2. `other`: This is a collection of stop words lists gathered from various sources.

| Bank | # of Lists | # of Unique Languages in Bank |
| :---: | :---: | :---: |
| `nltk` | 29 | 29 |
| `other` | 27 | 25 |

As mentioned, there are lists for 36 unique languages across *both* banks.

## `nltk` Bank Available Languages

29 stop words lists for 29 unique languages are available in the `nltk` bank.

* Arabic
* Azerbaijani
* Basque
* Bengali
* Catalan
* Chinese
* Danish
* Dutch
* English
* Finnish
* French
* German
* Greek
* Hebrew
* [Hinglish](https://en.wikipedia.org/wiki/Hinglish)
* Hungarian
* Indonesian
* Italian
* Kazakh
* Nepali
* Norwegian
* Portuguese
* Romanian
* Russian
* Slovene
* Spanish
* Swedish
* Tajik
* Turkish

## `other` Bank Available Languages

27 stop words lists for 25 unique languages are available in the `other` bank.

* Arabic
* Armenian
* Bulgarian
* Chinese
* Danish
* Dutch
* English
* Finnish
* French
* German
* Greek
* Hindi 1
* Hindi 2
* Indonesian
* Italian
* Japanese
* Latvian
* Norwegian
* Persian
* Polish 1
* Polish 2
* Portuguese
* Romanian
* Russian
* Spanish
* Swedish
* Turkish

## Installation

```
pip install gotstopwords
```

## Usage

### Importing the Package

```python
from gotstopwords import gotstopwords
```

### `load` Method

The `load` method is used to load a stop words list with the following parameters:

* `bank`: The name of the list's bank, `nltk` or `other`.
* `lang`: The name of the language as spelled in English, e.g. `norwegian`, *or* the language's two-letter ISO 639-1 code. See below for a table of ISO 639-1 codes.
* `list_num`: The number of the desired list for those languages with more than 1 list in a bank, such as Hindi and Polish in the `other` bank. The `list_num` parameter can be omitted for those languages with only a single list.

### Examples

* Loading the stop words list for Finnish, ISO 639-1 code `fi`, from the `nltk` bank.

```python
_finnish = gotstopwords.load("nltk", "fi")

# or

_finnish = gotstopwords.load("nltk", "finnish")
```

* Loading the stop words list for Spanish, ISO 639-1 code `es`, from the `nltk` bank.

```python
_spanish = gotstopwords.load("nltk", "es")

# or

_spanish = gotstopwords.load("nltk", "spanish")
```

* Loading the stop words list for English, ISO 639-1 code `en`, from the `other` bank.

```python
_english = gotstopwords.load("other", "en")

# or

_english = gotstopwords.load("other", "english")
```

* Loading the first stop words list for Hindi, ISO 639-1 code `hi`, from the `other` bank.

```python
_hindi1 = gotstopwords.load("other", "hi", "1")

# or

_hindi1 = gotstopwords.load("other", "hindi", "1")

# or

_hindi1 = gotstopwords.load("other", "hi", 1)

# or

_hindi1 = gotstopwords.load("other", "hindi", 1)
```

Stop words lists are returned as a Python list. If there is no stop words list associated with the values that are input, an empty list will be returned.

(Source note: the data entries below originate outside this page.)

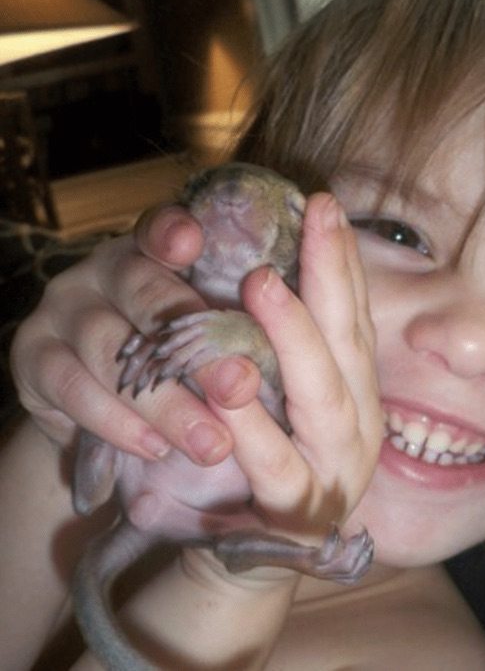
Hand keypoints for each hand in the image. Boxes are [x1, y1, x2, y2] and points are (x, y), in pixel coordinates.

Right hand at [10, 204, 251, 463]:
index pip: (158, 227)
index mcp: (152, 252)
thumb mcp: (200, 343)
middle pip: (144, 294)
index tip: (191, 243)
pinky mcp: (34, 356)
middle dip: (197, 347)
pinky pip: (74, 388)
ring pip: (110, 349)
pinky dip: (120, 423)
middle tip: (240, 387)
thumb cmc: (170, 363)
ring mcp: (63, 308)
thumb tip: (260, 368)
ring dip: (165, 402)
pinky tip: (157, 447)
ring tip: (211, 442)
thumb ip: (225, 337)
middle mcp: (104, 269)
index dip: (171, 231)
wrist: (98, 406)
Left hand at [206, 193, 382, 539]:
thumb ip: (292, 342)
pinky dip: (253, 423)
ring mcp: (334, 470)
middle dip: (332, 276)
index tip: (327, 205)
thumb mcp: (287, 393)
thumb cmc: (268, 455)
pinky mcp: (296, 512)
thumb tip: (274, 260)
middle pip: (349, 342)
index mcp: (356, 392)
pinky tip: (231, 382)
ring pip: (321, 397)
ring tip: (262, 282)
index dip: (344, 260)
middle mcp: (357, 424)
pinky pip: (275, 465)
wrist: (250, 553)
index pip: (356, 316)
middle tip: (316, 216)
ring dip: (294, 336)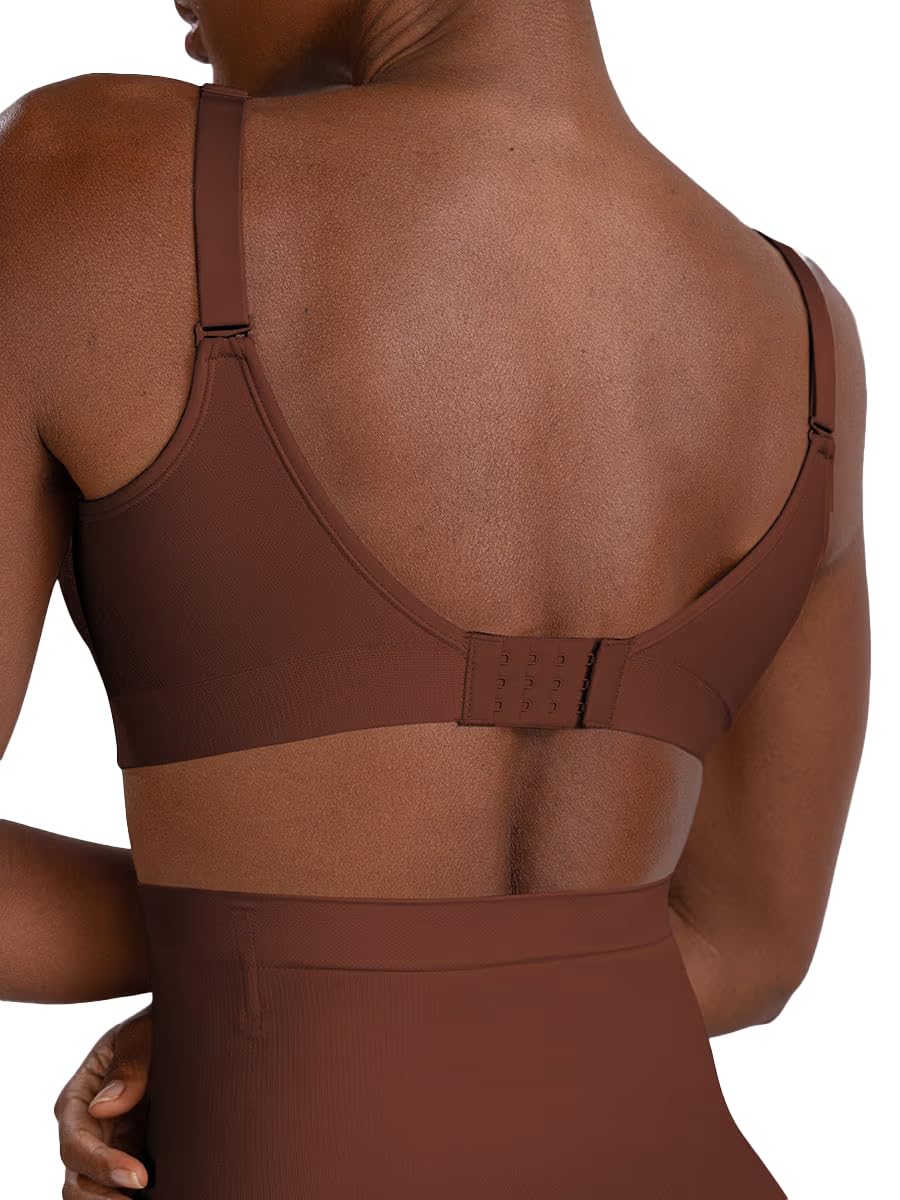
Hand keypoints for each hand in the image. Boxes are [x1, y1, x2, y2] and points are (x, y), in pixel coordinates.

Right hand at [54, 1006, 151, 1197]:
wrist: (185, 1028)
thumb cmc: (157, 1025)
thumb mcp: (144, 1032)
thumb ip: (128, 1064)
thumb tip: (102, 1106)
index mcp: (80, 1093)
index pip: (75, 1142)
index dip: (101, 1164)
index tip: (139, 1176)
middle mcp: (86, 1123)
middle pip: (76, 1177)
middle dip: (102, 1197)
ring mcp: (106, 1142)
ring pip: (90, 1189)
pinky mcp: (128, 1153)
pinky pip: (116, 1187)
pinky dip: (124, 1196)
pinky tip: (151, 1197)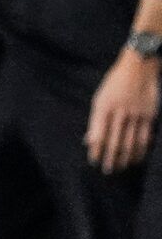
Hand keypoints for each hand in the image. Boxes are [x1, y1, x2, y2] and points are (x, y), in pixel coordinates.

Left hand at [86, 51, 158, 173]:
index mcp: (103, 108)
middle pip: (114, 141)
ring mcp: (136, 114)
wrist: (138, 67)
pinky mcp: (149, 115)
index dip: (96, 150)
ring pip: (130, 141)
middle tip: (107, 171)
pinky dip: (141, 149)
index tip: (93, 161)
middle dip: (110, 158)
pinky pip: (145, 137)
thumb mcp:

> **Note:** Bank and language names can also be entered with capital letters if desired.  

## ISO 639-1 Language Codes

> **Note:** There is no ISO 639-1 code for Hinglish. However, the package permits specification of the Hinglish stop words list using the 2-character code `hn`.

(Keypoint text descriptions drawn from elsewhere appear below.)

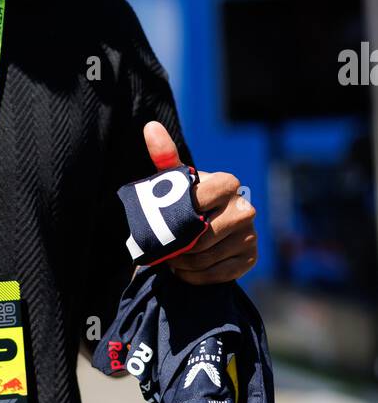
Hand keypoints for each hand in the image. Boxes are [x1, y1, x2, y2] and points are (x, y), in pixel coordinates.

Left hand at [143, 121, 257, 284]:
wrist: (199, 234)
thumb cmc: (183, 202)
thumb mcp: (172, 182)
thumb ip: (165, 157)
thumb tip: (150, 127)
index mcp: (228, 183)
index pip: (202, 200)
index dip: (179, 216)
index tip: (164, 222)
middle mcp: (245, 208)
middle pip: (204, 235)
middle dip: (178, 246)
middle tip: (164, 247)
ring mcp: (250, 234)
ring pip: (207, 257)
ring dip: (183, 262)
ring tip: (173, 257)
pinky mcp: (250, 258)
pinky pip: (216, 274)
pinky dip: (194, 276)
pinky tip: (185, 269)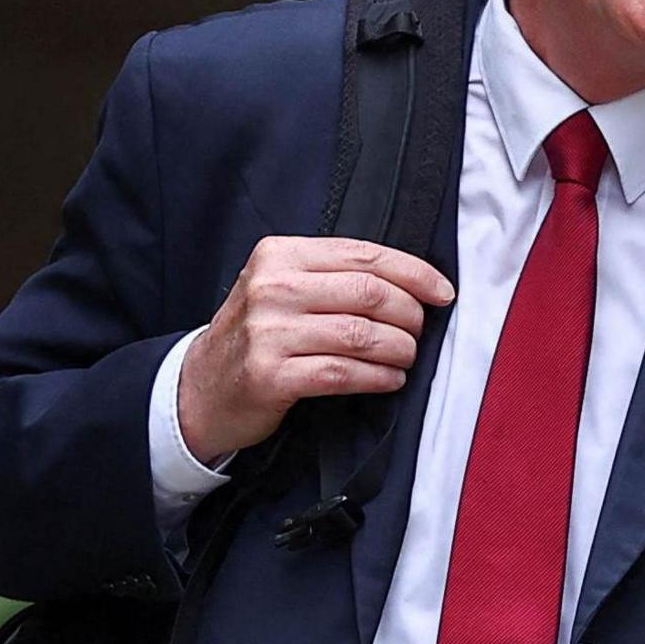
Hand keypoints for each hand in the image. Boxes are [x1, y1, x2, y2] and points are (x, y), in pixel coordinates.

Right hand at [176, 236, 455, 464]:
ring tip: (406, 358)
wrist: (200, 388)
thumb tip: (413, 283)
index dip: (414, 273)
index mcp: (279, 255)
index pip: (364, 255)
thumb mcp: (283, 288)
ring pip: (361, 335)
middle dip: (410, 315)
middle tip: (419, 333)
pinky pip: (343, 373)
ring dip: (399, 350)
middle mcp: (272, 288)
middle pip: (369, 293)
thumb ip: (334, 276)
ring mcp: (268, 332)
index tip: (443, 293)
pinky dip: (378, 378)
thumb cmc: (258, 335)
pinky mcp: (271, 375)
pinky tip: (389, 380)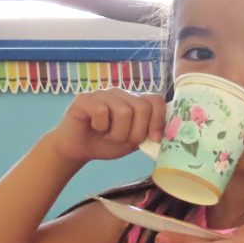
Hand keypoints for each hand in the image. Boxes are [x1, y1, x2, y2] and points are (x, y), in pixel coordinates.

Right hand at [49, 88, 165, 162]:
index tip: (154, 138)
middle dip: (136, 132)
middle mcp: (120, 93)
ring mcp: (103, 93)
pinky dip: (101, 127)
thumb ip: (146, 133)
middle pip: (142, 107)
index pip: (155, 100)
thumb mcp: (132, 142)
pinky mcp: (85, 98)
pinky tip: (95, 128)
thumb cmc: (105, 143)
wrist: (78, 149)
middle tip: (123, 141)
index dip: (159, 120)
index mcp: (134, 101)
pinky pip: (102, 111)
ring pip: (124, 112)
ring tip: (108, 136)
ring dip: (118, 133)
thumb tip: (165, 132)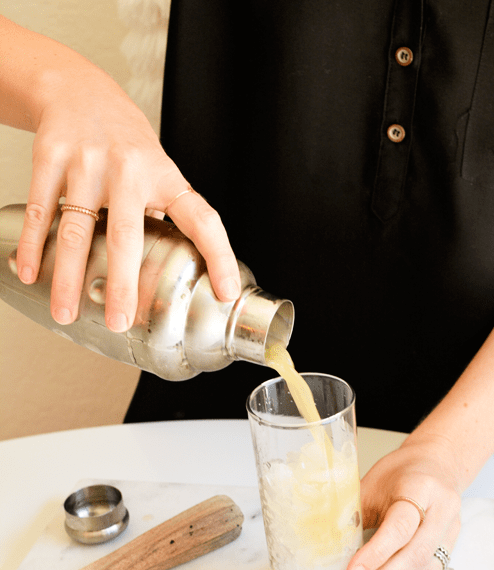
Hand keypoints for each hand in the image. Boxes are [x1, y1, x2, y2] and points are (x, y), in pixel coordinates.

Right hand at [15, 66, 239, 331]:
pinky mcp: (52, 156)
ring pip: (78, 229)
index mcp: (165, 178)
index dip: (219, 257)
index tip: (226, 292)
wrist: (77, 88)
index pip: (202, 220)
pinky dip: (34, 245)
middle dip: (123, 282)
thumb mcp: (158, 172)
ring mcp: (88, 163)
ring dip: (69, 276)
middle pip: (128, 235)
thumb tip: (184, 272)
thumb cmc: (125, 143)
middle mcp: (129, 170)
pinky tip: (31, 273)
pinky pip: (43, 209)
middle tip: (119, 320)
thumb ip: (166, 216)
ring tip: (67, 311)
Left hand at [347, 432, 462, 569]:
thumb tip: (328, 544)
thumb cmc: (401, 472)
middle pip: (416, 554)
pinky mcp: (450, 547)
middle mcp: (443, 510)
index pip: (401, 526)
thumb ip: (355, 512)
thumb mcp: (373, 483)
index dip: (376, 553)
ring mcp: (451, 531)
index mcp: (421, 487)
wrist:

| ISO 639-1 Code | Language |
| :---: | :--- |
| ar | arabic |
| az | azerbaijani |
| bg | bulgarian |
| bn | bengali |
| ca | catalan |
| da | danish |
| de | german |
| el | greek |
| en | english |
| es | spanish |
| eu | basque |
| fa | persian |
| fi | finnish |
| fr | french |
| he | hebrew |
| hi | hindi |
| hu | hungarian |
| hy | armenian |
| id | indonesian |
| it | italian |
| ja | japanese |
| kk | kazakh |
| lv | latvian |
| ne | nepali |
| nl | dutch |
| no | norwegian |
| pl | polish |
| pt | portuguese |
| ro | romanian |
| ru | russian |
| sl | sloveve |
| sv | swedish |
| tg | tajik |
| tr | turkish |
| zh | chinese |

## Sources

NLTK word lists are obtained from: http://anoncvs.postgresql.org/cvsweb.cgi/pgsql/src/backend/snowball/stopwords/

## License

This project is licensed under the terms of the **MIT** license.